Today, the Firemen’s Home takes care of firefighters who can no longer take care of themselves. The museum has expanded to house 90 pieces of fire apparatus, antique fire gear, fine art, and interactive discovery centers for children.
“The Firemen’s Home was the natural place for the museum,” says Smith. “It really was the perfect fit.”
Why gambling and prostitution flourished in Hudson
Bruce Edward Hall’s 1994 book Diamond Street: The Story of the Little Town With the Big Red Light District tells the story of Hudson’s heyday of vice, when, alongside many legitimate businesses and community organizations, gambling and prostitution were in full swing with the full blessing of the corrupt local authorities. It is today a relatively well-known piece of Hudson lore. But then again, it was well-known when it was happening, and not just locally: Old-timers tell of streets choked with out-of-state cars, and former Columbia County District Attorney Paul Czajka once told The New York Times that when he was stationed in Europe with the Army, everybody knew of Hudson’s reputation.
The vice era goes all the way back to the late 1700s, when Hudson was organized as a whaling port. The story goes that city leaders tolerated the brothels and grog houses because they served the transient population of sailors and wagon drivers. By the 1920s the sin industry was thriving, with 15 whorehouses, “neatly managed and protected by the Mayor and the Police Department,” Hall writes. On Diamond Street (now Columbia Street), $2 got you 20 minutes with a prostitute.
When Hall was researching his book, what struck him was how fondly the old-timers recalled the era when “the girls” were in town. The cottage industry kept Hudson bustling and its economy humming. “ ‘Everybody had a dollar in their pocket back then,’ is a phrase I’ve heard over and over,” Hall writes.

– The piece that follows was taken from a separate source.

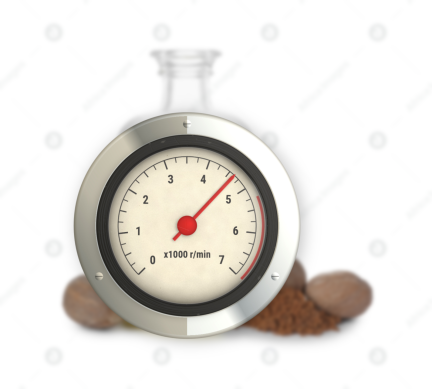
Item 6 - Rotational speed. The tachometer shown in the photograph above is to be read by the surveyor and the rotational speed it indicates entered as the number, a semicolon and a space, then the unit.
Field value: 4625; rpm
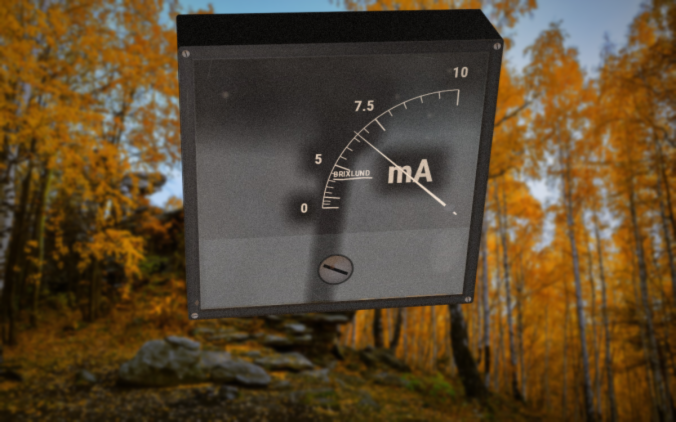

But it all came to an end—as Hudson slid into an era of prolonged economic decline—when state troopers, with no warning to local police, raided and closed down the brothels in 1950.
Written in Cement
Why Hudson was once an industrial powerhouse
Once upon a time, Hudson was dirty.
In this case, it was not the “dirty” world of gangsters, gamblers and hookers; it was the dirt that came from having cement plants in the city’s back yard. Jim Eyre, editor of Columbia County History & Heritage—published by the Columbia County Historical Society—described that city in 2003: It was the Hudson where “layers of dust from cement plants that—for many years—daily filled lungs and coated leaves, [and] darkened fields of snow, and left a powdery film on cars and household furniture in the city and for miles around it.”
The last cement plant closed in 1975, but for most of the 20th century cement factory work was a backbone of the local economy. This was an industrial city that’s not even a memory for those who moved to Hudson over the last couple of decades.
Why? Geography and geology.
Some of the best mineral deposits for making cement were discovered in the Hudson Valley in the 19th century. From south of Albany down to Rosendale and East to Schoharie County, mines were developed to extract the rich deposits to make both “natural” and Portland cement. As William Kelly details in the New York State Museum Record, cement plants sprung up in Beacon, the Kingston area, and Hudson. As for geography, Hudson’s location, with direct rail routes to both New York City and Boston, made it an attractive junction from which to ship cement products to these rapidly growing urban areas.
Some of the first prefabricated cement blocks were made in Hudson, and were used in local construction. The city was proud and pleased to be part of the growing industrial Northeast.
Times change, though, and the mineral deposits became depleted. While there is still a cement plant in Ravenna in Albany County, all the Columbia County plants are gone. And when St. Lawrence Cement proposed a new mega-plant a decade ago, local opposition was fierce—and successful.
Not everyone is glad Hudson’s industrial days are over, however. In a 2011 story in The New York Times, resident Calvin Wilson Jr. told a reporter, “All those old factory jobs, they’ve all dried up. . . . Me, I wished they’d built that cement plant.”